Les judokas canadiens Étienne Briand et Louis Krieber-Gagnon ont tous les deux terminé leur parcours sur le podium dimanche, à l’Open européen de Varsovie, en Pologne. Briand est sorti victorieux de trois prolongations sur quatre pour monter sur la deuxième marche du podium des moins de 81 kg, tandis que Krieber-Gagnon a obtenu une médaille de bronze chez les moins de 90 kg.

Étienne Briand s’est mesuré à l’Espagnol Alfonso Urquiza Solana, 34e au classement mondial de sa catégorie, en grande finale. Le face-à-face a duré pas moins de 8 minutes 30 secondes.

Plusieurs attaques ont rapidement été tentées dans les deux camps, sans toutefois permettre à un compétiteur de s’inscrire au pointage.

Les deux finalistes se sont échangé les attaques et les ont bloquées tour à tour lors du temps supplémentaire. Deux pénalités ont été décernées au représentant canadien, qui n’avait plus aucune marge de manœuvre. L’Espagnol a finalement eu le dernier mot grâce à un waza-ari.

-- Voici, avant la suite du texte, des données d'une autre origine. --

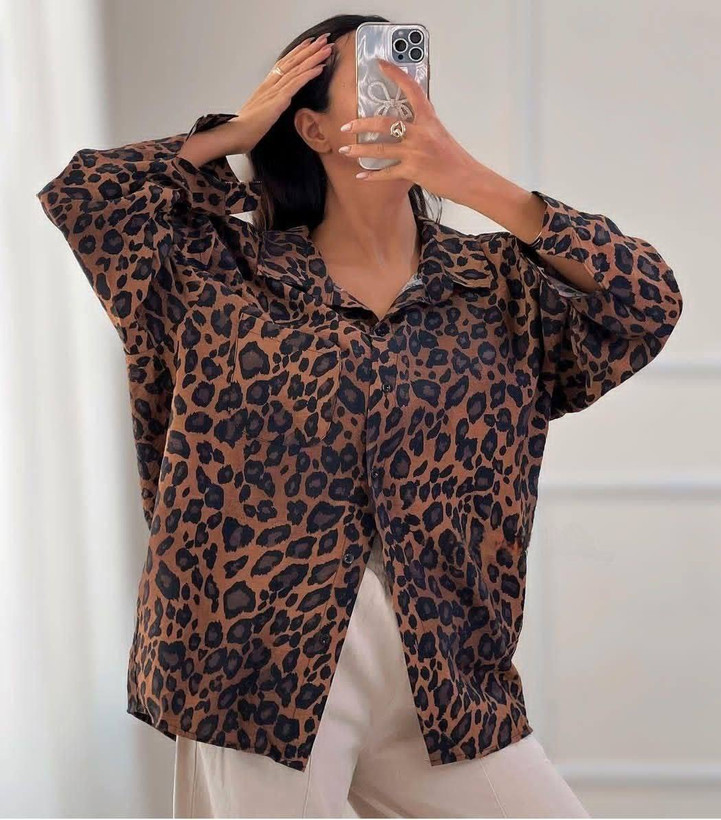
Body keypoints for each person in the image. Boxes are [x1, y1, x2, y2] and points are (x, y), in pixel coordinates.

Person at [36, 11, 682, 819]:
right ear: (310, 126)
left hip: (447, 682)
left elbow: (647, 300)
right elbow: (85, 197)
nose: (402, 91)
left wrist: (470, 179)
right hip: (258, 679)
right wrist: (237, 132)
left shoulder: (496, 288)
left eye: (413, 73)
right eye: (374, 74)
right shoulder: (217, 277)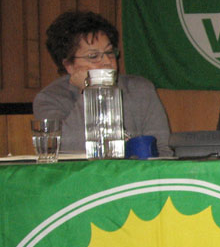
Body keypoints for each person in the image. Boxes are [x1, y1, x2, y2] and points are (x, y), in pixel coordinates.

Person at [34, 10, 173, 156]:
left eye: (109, 52)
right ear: (69, 65)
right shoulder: (50, 99)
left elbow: (162, 149)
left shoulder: (140, 89)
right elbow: (64, 149)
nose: (107, 61)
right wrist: (89, 91)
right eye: (93, 56)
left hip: (135, 171)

« Il a été assez fermé et très tactique, alors que j’ai clairement manqué d’explosion. J’ai eu quelques malchances, mais surtout, je n’ai pas réussi à conclure mes différentes techniques, a déclaré Étienne Briand. Je n’ai pas fait trop de bêtises durant mes combats, mais j’ai mal géré les lignes en finale. Autrement, ma forme physique et mon expérience m’ont beaucoup aidé aujourd’hui. »

Profitant d’un laissez-passer au premier tour, Briand a d’abord vaincu l’Italien Davide Nuzzo par waza-ari dimanche. Il s’agit de son seul affrontement du jour qui s’est soldé en temps réglementaire.

Le Canadien a atteint les demi-finales en ayant le dessus sur le Français Hugo Metifiot et le Belge Abdulu Malis Umayev, tous deux pénalisés à trois reprises face à Briand.

« Le combat avec le Belge a été très difficile et ça m’a suivi pour le reste de la compétition », a confié l’éventuel médaillé d’argent, qui a ensuite défait l’Espagnol Jose Mendiola Izquieta pour passer en finale.

Il s’agit de sa première médaille depuis celle de bronze reçue au Grand Chelem d’Ekaterinbourg en 2019 et celle d’argent des Championnats panaméricains de la même année.

« Il me manquait un petit quelque chose au niveau de la finition, mais c’était plutôt bien en général ! Ça faisait un bon moment que je n’avais pas fait beaucoup de combats dans une même compétition et que je ne m’étais pas entraîné aussi sérieusement », a souligné celui qui avait priorisé ses études au début de la pandémie.

« J’ai dû faire des choix qui n’ont pas été optimaux pour le judo et j’ai décidé de me réessayer plus sérieusement (dans le sport). Le résultat d’aujourd’hui démontre que j’en ai encore à donner ! »

Krieber-Gagnon termine en force

Quelques minutes plus tard, c’était au tour de Louis Krieber-Gagnon de combattre pour l’obtention d’une médaille.

Le Canadien souhaitait finir sur une bonne note après une demi-finale crève-cœur qui s’est jouée en prolongation. Il a été pénalisé trois fois contre l’Américain John Jayne, futur médaillé d’or.

« J’étais déçu de cette défaite et mon erreur a été que je n’ai pas assez attaqué. J’ai été trop passif, a dit Louis Krieber-Gagnon.

Il s’était classé cinquième lors de son dernier Open européen, soit celui d’Oberwart en février 2020, et souhaitait faire oublier ce résultat.

Krieber-Gagnon a marqué le waza-ari avec 30 secondes à faire contre le Néerlandais Mark Van Djik. Il a maintenu son avance pour se frayer un chemin jusqu’au podium, son premier depuis 2018.

« J’étais vraiment motivé pour aller chercher cette médaille cette fois-ci et je suis content d’avoir terminé la journée avec du positif », a-t-il mentionné.

Toujours chez les moins de 90 kg, Alexandre Arencibia et Keagan Young ont conclu le tournoi avec une fiche de 1 victoire et 1 défaite. Mohab ElNahas a quant à lui perdu d’entrée de jeu dans la catégorie des moins de 81 kg.

Du côté féminin, Mina Coulombe (-78 kg) et Coralie Godbout (-78 kg) ont été limitées à un combat, tandis qu’Alicia Fiandor (-70 kg) a été stoppée à son deuxième affrontement.